I have just realized I am my own best user. I forgot why I was interested in organic chemistry in the first place. Pihkal was such an awesome book because of how acute and kind of whimsical the science was. I’ve always loved the cloud in the air organic chemistry and is my roots of my knowledge. So I’ve always wanted to look at this book in more detail.
Here’s the code I will be using so we can get that over with. I also have it available as a demo in my software package, GlobalChem.
Install it
!pip install -q global-chem[cheminformatics] --upgrade
Load the cheminformatics package up:
from global_chem import GlobalChem
from global_chem_extensions import GlobalChemExtensionsgc = GlobalChem()
cheminformatics = GlobalChemExtensions().cheminformatics()
And run the PCA Analysis. I talk about the more details of the code in my documentation here. We will start with some base configurations:
gc.build_global_chem_network()
smiles_list = list(gc.get_node_smiles('pihkal').values())

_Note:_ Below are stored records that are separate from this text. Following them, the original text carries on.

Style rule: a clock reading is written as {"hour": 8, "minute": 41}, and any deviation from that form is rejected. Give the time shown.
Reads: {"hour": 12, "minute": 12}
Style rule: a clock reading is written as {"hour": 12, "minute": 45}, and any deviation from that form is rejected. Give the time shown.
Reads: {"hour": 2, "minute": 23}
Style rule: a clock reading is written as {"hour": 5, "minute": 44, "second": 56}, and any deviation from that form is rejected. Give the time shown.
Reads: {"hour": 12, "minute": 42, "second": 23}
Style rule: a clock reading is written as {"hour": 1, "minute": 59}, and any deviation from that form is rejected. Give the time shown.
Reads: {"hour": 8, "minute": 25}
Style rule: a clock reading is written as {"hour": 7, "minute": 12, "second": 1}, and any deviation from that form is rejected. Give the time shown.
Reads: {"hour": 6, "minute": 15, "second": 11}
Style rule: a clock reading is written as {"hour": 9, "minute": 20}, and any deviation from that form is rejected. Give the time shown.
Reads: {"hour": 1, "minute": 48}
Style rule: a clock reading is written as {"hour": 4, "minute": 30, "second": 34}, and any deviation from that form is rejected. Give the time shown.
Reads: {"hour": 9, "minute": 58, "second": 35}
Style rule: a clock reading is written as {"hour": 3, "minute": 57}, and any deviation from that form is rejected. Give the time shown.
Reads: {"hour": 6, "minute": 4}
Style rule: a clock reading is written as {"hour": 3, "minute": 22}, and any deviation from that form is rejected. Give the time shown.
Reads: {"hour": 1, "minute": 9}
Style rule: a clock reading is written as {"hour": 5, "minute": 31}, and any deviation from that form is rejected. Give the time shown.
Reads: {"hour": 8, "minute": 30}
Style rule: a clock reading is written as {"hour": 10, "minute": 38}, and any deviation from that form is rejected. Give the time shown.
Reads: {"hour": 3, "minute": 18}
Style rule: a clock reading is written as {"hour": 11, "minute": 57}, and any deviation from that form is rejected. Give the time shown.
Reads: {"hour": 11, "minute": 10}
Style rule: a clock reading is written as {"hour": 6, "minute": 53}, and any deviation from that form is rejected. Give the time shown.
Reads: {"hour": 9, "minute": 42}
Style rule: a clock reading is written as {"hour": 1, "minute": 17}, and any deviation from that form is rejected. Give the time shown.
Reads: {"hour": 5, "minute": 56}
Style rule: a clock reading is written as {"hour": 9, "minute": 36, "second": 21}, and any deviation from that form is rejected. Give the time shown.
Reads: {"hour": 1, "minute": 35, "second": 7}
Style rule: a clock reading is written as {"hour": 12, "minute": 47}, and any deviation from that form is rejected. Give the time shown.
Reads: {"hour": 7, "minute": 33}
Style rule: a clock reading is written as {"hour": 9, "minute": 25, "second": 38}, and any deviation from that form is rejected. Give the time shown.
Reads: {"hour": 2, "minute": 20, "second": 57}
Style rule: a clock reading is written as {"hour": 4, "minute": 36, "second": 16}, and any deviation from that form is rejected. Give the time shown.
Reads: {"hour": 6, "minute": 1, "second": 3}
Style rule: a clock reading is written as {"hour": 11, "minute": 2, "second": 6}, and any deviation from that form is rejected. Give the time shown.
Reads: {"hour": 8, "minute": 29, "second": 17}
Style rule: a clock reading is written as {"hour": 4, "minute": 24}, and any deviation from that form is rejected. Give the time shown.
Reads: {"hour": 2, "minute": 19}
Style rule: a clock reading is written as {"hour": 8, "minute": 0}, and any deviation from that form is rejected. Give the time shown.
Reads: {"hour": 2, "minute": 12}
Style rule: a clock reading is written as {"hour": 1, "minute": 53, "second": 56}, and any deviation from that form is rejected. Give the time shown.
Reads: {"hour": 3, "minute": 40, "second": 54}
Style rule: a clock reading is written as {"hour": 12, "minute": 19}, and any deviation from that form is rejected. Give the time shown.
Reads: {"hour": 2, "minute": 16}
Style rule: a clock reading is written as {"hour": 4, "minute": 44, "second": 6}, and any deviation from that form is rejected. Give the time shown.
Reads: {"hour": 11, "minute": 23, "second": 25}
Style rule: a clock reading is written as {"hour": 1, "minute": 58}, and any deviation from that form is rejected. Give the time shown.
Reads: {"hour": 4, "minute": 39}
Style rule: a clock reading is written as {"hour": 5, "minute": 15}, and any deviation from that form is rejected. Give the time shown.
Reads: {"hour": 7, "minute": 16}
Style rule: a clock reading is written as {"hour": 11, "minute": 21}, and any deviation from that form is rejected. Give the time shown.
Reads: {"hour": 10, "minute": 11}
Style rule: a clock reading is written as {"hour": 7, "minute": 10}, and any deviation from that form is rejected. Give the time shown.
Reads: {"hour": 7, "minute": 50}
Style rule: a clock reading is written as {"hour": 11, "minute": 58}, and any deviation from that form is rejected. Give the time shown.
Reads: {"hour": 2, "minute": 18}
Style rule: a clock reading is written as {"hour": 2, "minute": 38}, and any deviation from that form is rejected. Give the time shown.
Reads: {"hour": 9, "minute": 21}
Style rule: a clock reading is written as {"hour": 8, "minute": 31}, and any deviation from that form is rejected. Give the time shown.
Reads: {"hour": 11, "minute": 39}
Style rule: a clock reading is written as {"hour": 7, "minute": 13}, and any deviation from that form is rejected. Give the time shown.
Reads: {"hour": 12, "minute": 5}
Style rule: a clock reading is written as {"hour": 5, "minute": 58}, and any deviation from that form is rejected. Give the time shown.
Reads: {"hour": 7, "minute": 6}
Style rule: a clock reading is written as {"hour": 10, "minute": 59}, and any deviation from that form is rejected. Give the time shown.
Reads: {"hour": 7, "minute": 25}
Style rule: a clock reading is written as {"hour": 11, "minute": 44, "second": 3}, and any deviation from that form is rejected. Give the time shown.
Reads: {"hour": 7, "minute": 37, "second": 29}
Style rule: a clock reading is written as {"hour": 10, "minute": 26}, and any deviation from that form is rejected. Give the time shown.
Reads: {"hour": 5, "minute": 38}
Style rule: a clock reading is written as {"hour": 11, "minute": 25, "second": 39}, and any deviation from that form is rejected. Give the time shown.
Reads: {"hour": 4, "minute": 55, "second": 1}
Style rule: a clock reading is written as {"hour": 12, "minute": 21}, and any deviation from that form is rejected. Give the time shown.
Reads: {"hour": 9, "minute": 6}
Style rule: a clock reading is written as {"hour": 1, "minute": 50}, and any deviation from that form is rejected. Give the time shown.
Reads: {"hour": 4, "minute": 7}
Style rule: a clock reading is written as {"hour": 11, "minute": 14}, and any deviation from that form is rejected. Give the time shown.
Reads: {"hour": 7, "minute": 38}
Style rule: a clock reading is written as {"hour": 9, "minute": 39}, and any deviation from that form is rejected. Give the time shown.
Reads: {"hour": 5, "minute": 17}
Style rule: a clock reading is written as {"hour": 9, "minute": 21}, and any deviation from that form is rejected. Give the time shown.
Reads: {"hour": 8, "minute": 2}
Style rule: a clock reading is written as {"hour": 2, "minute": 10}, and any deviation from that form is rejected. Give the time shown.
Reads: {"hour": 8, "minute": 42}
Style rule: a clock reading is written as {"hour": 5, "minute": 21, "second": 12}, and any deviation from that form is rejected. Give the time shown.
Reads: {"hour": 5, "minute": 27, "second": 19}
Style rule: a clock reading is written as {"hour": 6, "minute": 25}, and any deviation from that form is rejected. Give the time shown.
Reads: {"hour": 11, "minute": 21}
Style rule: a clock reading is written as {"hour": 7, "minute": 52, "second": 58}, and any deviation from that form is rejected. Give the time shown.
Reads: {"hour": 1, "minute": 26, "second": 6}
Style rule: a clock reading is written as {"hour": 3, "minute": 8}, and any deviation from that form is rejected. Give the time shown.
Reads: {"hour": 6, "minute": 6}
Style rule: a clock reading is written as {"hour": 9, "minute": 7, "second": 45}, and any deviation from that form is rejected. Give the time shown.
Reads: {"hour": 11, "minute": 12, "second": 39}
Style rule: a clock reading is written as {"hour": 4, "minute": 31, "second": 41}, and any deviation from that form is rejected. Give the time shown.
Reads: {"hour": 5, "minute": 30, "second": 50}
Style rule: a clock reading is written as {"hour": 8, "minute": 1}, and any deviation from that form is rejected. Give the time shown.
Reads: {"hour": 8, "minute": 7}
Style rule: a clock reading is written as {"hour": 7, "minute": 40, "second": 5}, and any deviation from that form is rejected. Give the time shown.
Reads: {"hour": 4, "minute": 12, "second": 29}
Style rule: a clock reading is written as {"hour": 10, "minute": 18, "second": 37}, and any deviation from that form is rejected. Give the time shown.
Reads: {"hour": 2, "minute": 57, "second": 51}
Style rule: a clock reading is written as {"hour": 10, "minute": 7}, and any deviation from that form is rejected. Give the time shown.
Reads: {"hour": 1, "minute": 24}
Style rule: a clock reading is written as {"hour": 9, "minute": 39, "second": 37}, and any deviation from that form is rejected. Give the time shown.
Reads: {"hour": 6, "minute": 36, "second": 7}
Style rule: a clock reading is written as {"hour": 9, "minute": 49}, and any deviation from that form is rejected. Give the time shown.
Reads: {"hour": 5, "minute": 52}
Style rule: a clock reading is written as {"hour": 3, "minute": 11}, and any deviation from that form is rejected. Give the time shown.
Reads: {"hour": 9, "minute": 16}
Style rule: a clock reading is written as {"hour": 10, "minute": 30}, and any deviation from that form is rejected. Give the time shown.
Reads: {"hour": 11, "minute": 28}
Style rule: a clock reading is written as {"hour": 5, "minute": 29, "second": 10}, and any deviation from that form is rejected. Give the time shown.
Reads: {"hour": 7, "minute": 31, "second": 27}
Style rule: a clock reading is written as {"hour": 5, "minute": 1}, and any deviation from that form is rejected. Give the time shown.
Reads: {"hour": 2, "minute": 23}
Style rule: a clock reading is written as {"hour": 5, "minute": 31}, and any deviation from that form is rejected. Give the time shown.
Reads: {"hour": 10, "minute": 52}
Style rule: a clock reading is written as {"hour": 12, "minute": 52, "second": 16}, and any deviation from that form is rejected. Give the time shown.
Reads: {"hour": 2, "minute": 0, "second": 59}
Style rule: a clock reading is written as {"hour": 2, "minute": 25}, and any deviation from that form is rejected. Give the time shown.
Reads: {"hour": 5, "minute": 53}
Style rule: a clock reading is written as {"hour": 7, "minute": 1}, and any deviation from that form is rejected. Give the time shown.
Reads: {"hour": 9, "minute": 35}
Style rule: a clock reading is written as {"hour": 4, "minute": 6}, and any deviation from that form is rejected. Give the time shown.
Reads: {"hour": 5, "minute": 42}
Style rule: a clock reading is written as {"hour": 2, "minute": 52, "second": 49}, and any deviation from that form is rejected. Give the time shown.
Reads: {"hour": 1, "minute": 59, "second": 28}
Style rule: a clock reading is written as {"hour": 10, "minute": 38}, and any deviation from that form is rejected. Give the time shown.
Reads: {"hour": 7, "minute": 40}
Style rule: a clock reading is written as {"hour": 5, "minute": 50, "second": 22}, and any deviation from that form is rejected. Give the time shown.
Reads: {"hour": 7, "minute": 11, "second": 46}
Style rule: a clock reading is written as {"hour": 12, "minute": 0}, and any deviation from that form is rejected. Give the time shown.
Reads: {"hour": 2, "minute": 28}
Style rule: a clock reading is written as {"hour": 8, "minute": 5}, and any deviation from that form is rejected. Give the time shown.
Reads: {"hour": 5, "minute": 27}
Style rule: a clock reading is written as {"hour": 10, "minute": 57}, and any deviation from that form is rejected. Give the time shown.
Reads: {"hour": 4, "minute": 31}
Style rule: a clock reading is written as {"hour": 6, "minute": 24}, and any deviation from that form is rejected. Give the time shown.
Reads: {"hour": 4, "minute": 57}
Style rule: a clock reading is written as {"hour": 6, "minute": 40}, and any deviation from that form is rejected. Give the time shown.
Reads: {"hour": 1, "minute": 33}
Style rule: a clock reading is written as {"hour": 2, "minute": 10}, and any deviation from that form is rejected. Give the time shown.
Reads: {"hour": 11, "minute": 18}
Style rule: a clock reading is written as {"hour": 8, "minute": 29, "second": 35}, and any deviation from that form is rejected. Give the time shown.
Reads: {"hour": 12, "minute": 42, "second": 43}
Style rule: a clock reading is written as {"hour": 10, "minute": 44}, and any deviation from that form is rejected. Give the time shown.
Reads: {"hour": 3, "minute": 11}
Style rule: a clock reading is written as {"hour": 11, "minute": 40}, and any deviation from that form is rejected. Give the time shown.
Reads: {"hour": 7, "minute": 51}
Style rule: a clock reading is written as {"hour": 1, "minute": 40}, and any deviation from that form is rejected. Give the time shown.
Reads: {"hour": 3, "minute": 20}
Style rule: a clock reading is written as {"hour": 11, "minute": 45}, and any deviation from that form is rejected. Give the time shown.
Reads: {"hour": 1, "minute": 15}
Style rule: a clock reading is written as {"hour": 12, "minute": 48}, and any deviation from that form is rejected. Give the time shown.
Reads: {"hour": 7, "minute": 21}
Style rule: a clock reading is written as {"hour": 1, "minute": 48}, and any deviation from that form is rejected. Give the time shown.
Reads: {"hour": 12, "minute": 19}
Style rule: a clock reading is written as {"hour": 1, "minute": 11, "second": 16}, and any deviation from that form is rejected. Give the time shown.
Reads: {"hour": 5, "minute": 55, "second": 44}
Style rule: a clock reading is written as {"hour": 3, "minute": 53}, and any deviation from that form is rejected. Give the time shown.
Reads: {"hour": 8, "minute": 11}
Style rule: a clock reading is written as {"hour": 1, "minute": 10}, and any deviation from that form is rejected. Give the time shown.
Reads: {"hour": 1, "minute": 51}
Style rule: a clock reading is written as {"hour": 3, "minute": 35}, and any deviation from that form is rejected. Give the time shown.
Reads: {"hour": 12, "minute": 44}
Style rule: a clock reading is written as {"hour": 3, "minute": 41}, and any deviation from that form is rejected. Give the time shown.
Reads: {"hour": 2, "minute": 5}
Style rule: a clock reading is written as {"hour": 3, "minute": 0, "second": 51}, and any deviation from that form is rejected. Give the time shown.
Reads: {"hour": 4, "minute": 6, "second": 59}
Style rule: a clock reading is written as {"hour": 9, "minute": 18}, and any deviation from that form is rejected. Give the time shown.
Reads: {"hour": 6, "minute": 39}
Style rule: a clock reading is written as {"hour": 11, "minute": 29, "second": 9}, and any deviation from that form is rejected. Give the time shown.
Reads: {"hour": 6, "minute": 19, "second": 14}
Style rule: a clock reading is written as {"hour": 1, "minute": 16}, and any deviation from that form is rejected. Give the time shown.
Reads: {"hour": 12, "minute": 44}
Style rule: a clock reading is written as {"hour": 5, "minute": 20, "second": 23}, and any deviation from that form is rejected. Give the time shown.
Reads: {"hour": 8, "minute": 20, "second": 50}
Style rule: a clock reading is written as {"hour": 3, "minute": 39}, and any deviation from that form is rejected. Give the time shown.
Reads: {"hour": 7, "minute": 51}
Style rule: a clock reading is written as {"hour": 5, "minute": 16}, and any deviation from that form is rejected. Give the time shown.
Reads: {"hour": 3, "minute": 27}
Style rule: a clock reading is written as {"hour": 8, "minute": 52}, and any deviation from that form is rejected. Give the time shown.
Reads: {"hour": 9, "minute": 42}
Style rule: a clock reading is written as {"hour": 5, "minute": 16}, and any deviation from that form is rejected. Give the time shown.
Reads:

mol_ids = cheminformatics.node_pca_analysis(
smiles_list,
morgan_radius = 1,
bit_representation = 512,
number_of_clusters = 5,
number_of_components = 0.95,
random_state = 0,
return_mol_ids=True,
)
What do we get:
I set it to 5 clusters. There’s around 200 compounds in this dataset with 40 in each cluster it seems reasonable. Also when I was writing the list I saw functional groups of different interest. A popular one is the methylene dioxy protection group used in various serotonin based drugs. It looks like an owl.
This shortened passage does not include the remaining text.